> Problem 1
According to the forum thread, what fog machine does the high school venue have?
> Problem 2
Copy the listing word for word, starting at its first line and ending at the line that contains "green hexagon: moved 2 px right, 2 px up", with both of those lines included.

# Beauty and the Beast transformations



## laser (Feb 16, 2009)

I'm trying to come up with ideas for the two transformations in Beauty and the Beast, beggar woman to enchantress and Beast to Prince. My venue is a high school stage with no access below the floor for a trap or fog delivery hoses. We have a fly system, a Lemaitre G150 fog machine, a Lemaitre pea souper(dry ice) unit. We have a decent lighting inventory including strobes. Pyro technics are allowed under permit with a fire marshall on duty. I have read some of the old postings but I was hoping for some new ideas. I did get quotes from Flying by Foy and ZFX but the $5000. + price is out of our budget range. So if any of you could teach David Copperfield or Disney a few new tricks, please let me know how I could pull this off.

Thank you!
Laser


----------



## Jak119 (Feb 19, 2009)

When I did Beauty and the Beast with my community theater we had a couple of strobes firing into fog with some Christmas lights with each strand on a dimmer and the cues made them pulse. Additionally there were a few Martin Roboscans that were rapid firing green also into the fog.

> Given records

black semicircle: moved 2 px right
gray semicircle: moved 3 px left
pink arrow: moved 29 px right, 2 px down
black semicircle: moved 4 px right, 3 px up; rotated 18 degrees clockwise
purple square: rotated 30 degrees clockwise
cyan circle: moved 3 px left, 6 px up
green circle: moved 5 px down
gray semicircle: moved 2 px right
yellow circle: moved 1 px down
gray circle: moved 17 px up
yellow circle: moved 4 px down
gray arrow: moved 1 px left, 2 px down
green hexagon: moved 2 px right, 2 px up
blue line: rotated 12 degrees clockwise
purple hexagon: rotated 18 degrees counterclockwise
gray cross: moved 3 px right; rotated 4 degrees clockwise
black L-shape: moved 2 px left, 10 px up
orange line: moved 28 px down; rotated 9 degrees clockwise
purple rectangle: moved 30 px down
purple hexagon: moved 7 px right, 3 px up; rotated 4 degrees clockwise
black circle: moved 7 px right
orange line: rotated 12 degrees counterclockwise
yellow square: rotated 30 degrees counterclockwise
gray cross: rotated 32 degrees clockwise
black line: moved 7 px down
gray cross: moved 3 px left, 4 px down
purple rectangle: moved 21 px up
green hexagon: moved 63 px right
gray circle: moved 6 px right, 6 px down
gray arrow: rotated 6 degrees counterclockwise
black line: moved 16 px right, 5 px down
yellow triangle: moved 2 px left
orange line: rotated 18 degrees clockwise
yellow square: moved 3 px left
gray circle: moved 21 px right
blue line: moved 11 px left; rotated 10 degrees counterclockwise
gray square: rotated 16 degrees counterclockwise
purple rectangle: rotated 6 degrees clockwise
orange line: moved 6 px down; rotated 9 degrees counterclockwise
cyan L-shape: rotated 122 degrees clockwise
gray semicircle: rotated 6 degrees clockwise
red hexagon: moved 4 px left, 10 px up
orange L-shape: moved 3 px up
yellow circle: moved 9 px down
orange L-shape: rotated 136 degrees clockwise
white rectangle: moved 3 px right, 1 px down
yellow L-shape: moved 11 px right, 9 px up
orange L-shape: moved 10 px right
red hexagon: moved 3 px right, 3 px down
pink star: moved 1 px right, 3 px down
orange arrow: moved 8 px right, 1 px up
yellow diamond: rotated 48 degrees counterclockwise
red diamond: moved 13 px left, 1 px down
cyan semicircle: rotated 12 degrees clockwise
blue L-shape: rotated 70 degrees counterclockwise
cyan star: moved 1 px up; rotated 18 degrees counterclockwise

> Worked answer 1
A Lemaitre G150 fog machine.

> Worked answer 2
black semicircle: moved 2 px right
gray semicircle: moved 3 px left
pink arrow: moved 29 px right, 2 px down
black semicircle: moved 4 px right, 3 px up; rotated 18 degrees clockwise
purple square: rotated 30 degrees clockwise
cyan circle: moved 3 px left, 6 px up
green circle: moved 5 px down
gray semicircle: moved 2 px right
yellow circle: moved 1 px down
gray circle: moved 17 px up
yellow circle: moved 4 px down
gray arrow: moved 1 px left, 2 px down
green hexagon: moved 2 px right, 2 px up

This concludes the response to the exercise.